El banquete se celebró en el Sebel, y fue todo lo discreto y comedido que cabía esperar. Llegaron rosas blancas de Nueva Zelanda, a donde teníamos previsto ir de luna de miel. El menú consistió en langosta, codornices y chuletas de ternera, Château Margaux y Puligny-Montrachet de reserva, y una tarta nupcial de cinco pisos que sacaron mientras sonaba un cuarteto de cuerda. Como era tradición, hubo discursos y se leyeron telegramas.

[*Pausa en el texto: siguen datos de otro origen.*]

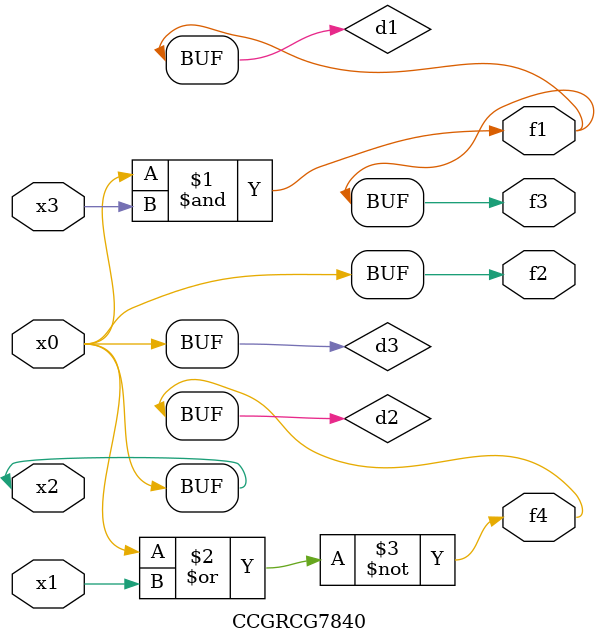
<source format=v>
module CCGRCG7840(
	input x0, x1, x2, x3,
	output f1, f2, f3, f4
);

	wire d1, d2, d3;

	and (d1, x2, x3);
	nor (d2, x0, x1);
	buf (d3, x0, x2);
	assign f1 = d1;
	assign f2 = d3;
	assign f3 = d1;
	assign f4 = d2;
endmodule

</source>
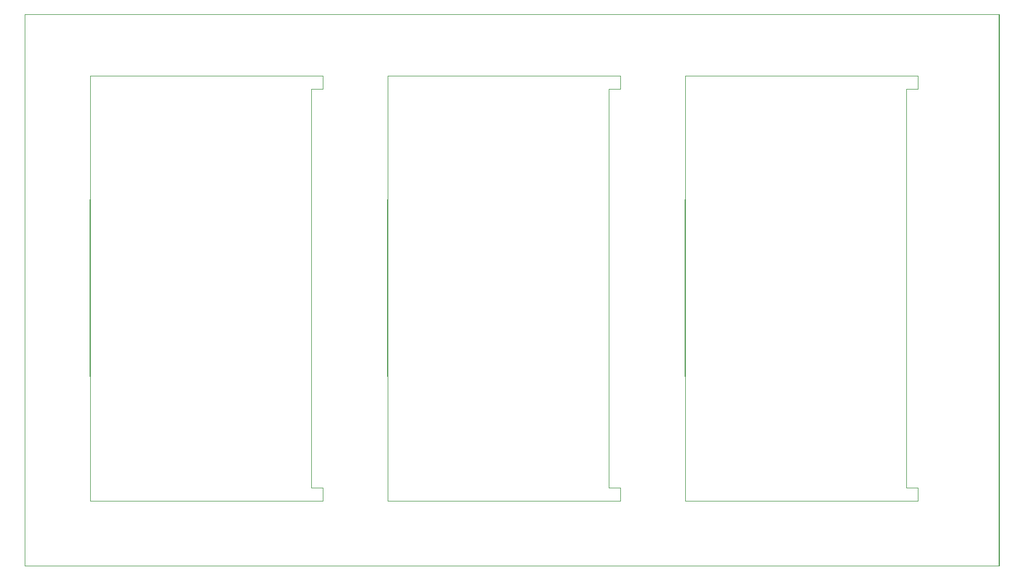
<source format=gm1>
G04*
G04 #@! TF.GenerationSoftware,Altium Limited,Altium NEXUS,2.0.14 (187)*
G04*
G04 Layer_Color=16711935*
%FSLAX44Y44*%
%MOMM*%
G71*
G01*
G75*
%ADD56C,0.2000*%
%ADD57C,0.1500*%
%ADD65C,0.1000*%
D56*
X1017010Y292000D02*
Y564500D01*
X559010Y292000D02*
Y564500D01*
X101010Y292000D02*
Y564500D01*
D57*
X1500000Y0D02*
Y850000D01*
D65*
X0Y0D02*
X1500000D01*
X0Y850000D02*
X1500000D01*
X0Y0D02*
Y850000D01*
X1375000Y100000D02*
Y120000D01*
X1357000D01*
X1375000Y100000D02*
X1357000D01*
X1357000Y120000D02*
Y735000D01*
X1357000Y755000D02*
X1017000D01*
Y100000D02*
Y755000D01*
X1357000Y100000D02*
X1017000D01*
X1375000Y755000D02*
X1357000D01*
X1375000Y735000D02*
X1357000D01*
X1375000D02*
Y738000D01*
Y755000D01*
X917000Y100000D02*
Y120000D01*
X899000D01*
X917000Y100000D02*
X899000D01*
X899000Y120000D02*
Y735000D01*
X899000Y755000D02*
X559000D01*
Y100000D02*
Y755000D01*
X899000Y100000D02*
X559000D01*
X917000Y755000D02*
X899000D01*
X917000Y735000D02*
X899000D01*
X917000D02*
Y738000D01*
Y755000D01*
X459000Y100000D02*
Y120000D01*
X441000D01*
X459000Y100000D02*
X441000D01*
X441000Y120000D02*
Y735000D01*
X441000Y755000D02*
X101000D01*
Y100000D02*
Y755000D01*
X441000Y100000D02*
X101000D01*
X459000Y755000D02*
X441000D01*
X459000Y735000D02*
X441000D01*
X459000D02*
Y738000D01*
Y755000D01*
M02*

</source>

Y, como también era tradición, John Reid más tarde pegó un puñetazo a un tipo de The Sun porque su crónica de la boda le había parecido ofensiva.

Más tarde todos nos trasladamos a la suite de mi hotel, donde siguió corriendo el alcohol y la coca.

Me gustaría aclarar que Renate y yo acordamos que, cuando nos divorciáramos, nunca hablaríamos en público de los detalles íntimos de nuestro matrimonio. Y respeto ese acuerdo. Lo cierto es que no tengo nada malo que decir acerca de ella. Ni yo, ni ninguna otra persona que la conociera. La única que se mostró fría con Renate fue mi madre, y no tuvo nada que ver con ella o su personalidad. Creo que mi madre no soportaba la idea de dejar de tenerme bajo su influencia, que otra persona ocupara el papel principal en mi vida.

El problema era yo. Todavía era capaz de encerrarme, a solas, con un cargamento de coca cada vez que me apetecía. En Woodside todos estaban muy acostumbrados a mi adicción y la trataban como una triste realidad de la vida. Recuerdo que Gladys, una de las asistentas, me llevó discretamente a un lado una mañana para decirme: «He encontrado su medicina blanca especial en el suelo mientras limpiaba su habitación, y la he puesto en el cajón de la mesilla de noche», y allí seguía, todavía en el espejo donde había estado cortando rayas. Supongo que yo pensaba que mantener una relación estable pondría fin de algún modo a esa clase de comportamiento. Pero no fue así. Todo lo contrario.